(Task data Opens)

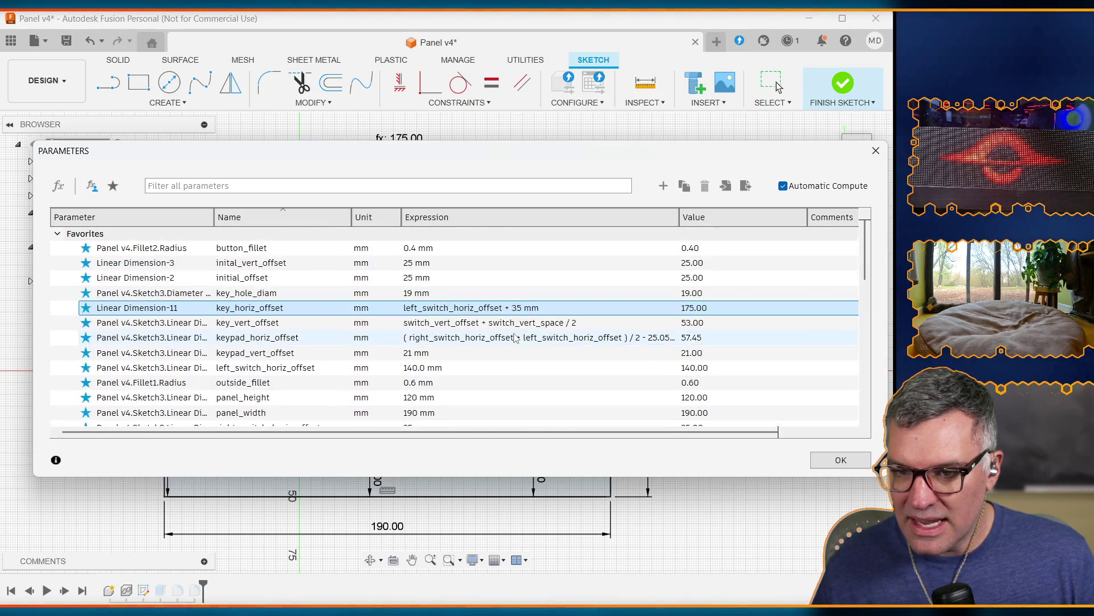
{"action": "left_click", "coordinate": [56, 233]}
{"action": "scroll", "coordinate": [464, 337], "scroll_direction": "down", "scroll_amount": 5}
{"action": "scroll", "coordinate": [464, 338], "scroll_direction": "up", "scroll_amount": 5}
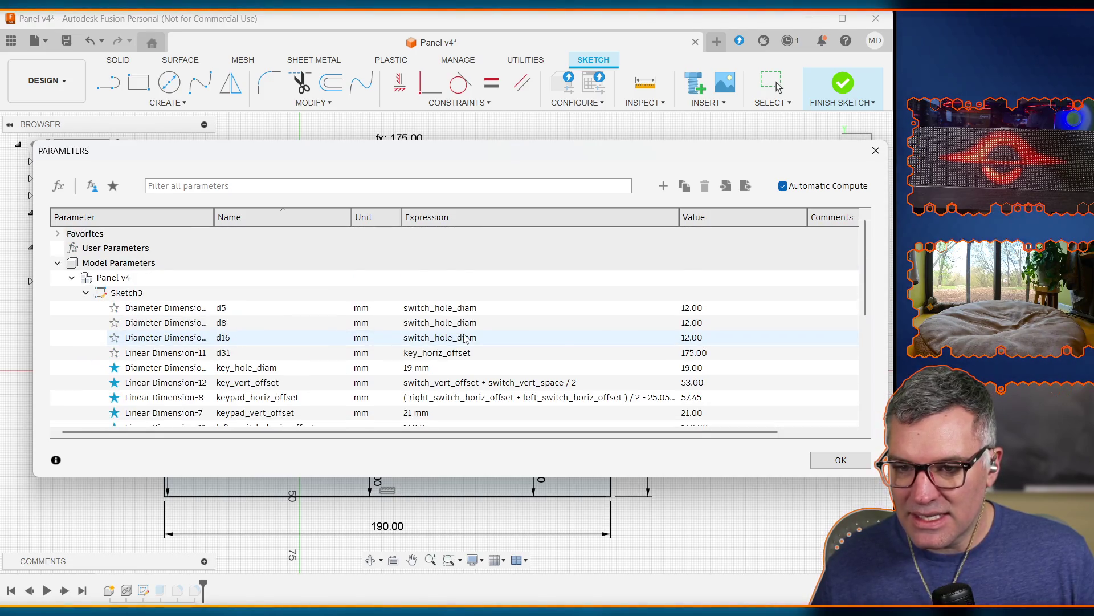
{"action": "scroll", "coordinate": [466, 338], "scroll_direction": "down", "scroll_amount": 5}
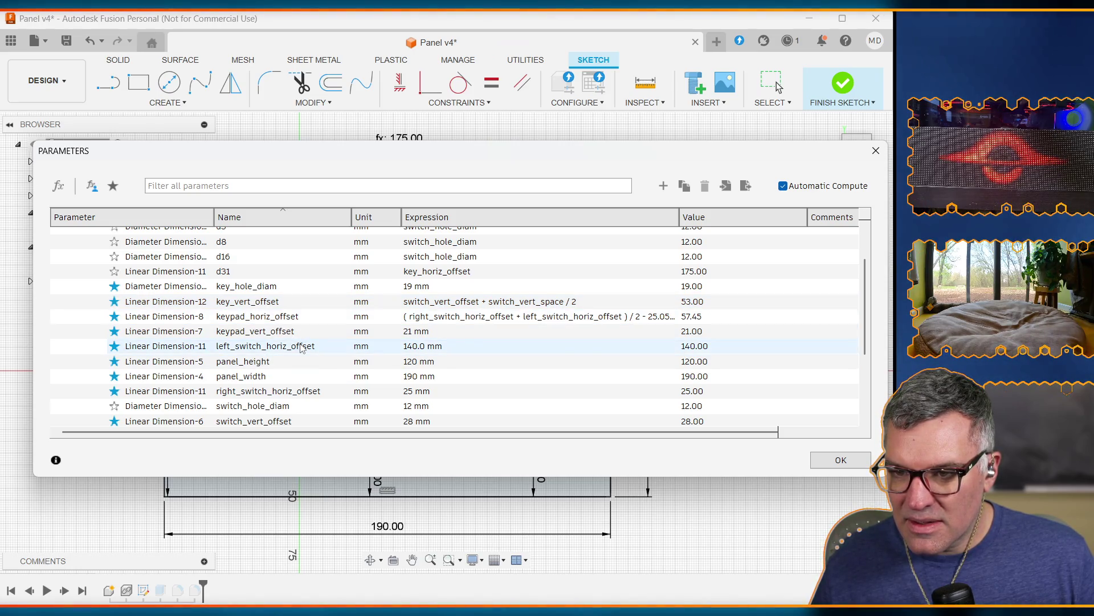
{"action": "scroll", "coordinate": [301, 345], "scroll_direction": "up", "scroll_amount": 5}
{"action": "scroll", "coordinate": [292, 385], "scroll_direction": "down", "scroll_amount": 5}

(Task data Closes)

= Your assignment =
Take every line above where "down" appears and copy it.

= Response =
{"action": "scroll", "coordinate": [464, 337], "scroll_direction": "down", "scroll_amount": 5}
{"action": "scroll", "coordinate": [466, 338], "scroll_direction": "down", "scroll_amount": 5}
{"action": "scroll", "coordinate": [292, 385], "scroll_direction": "down", "scroll_amount": 5}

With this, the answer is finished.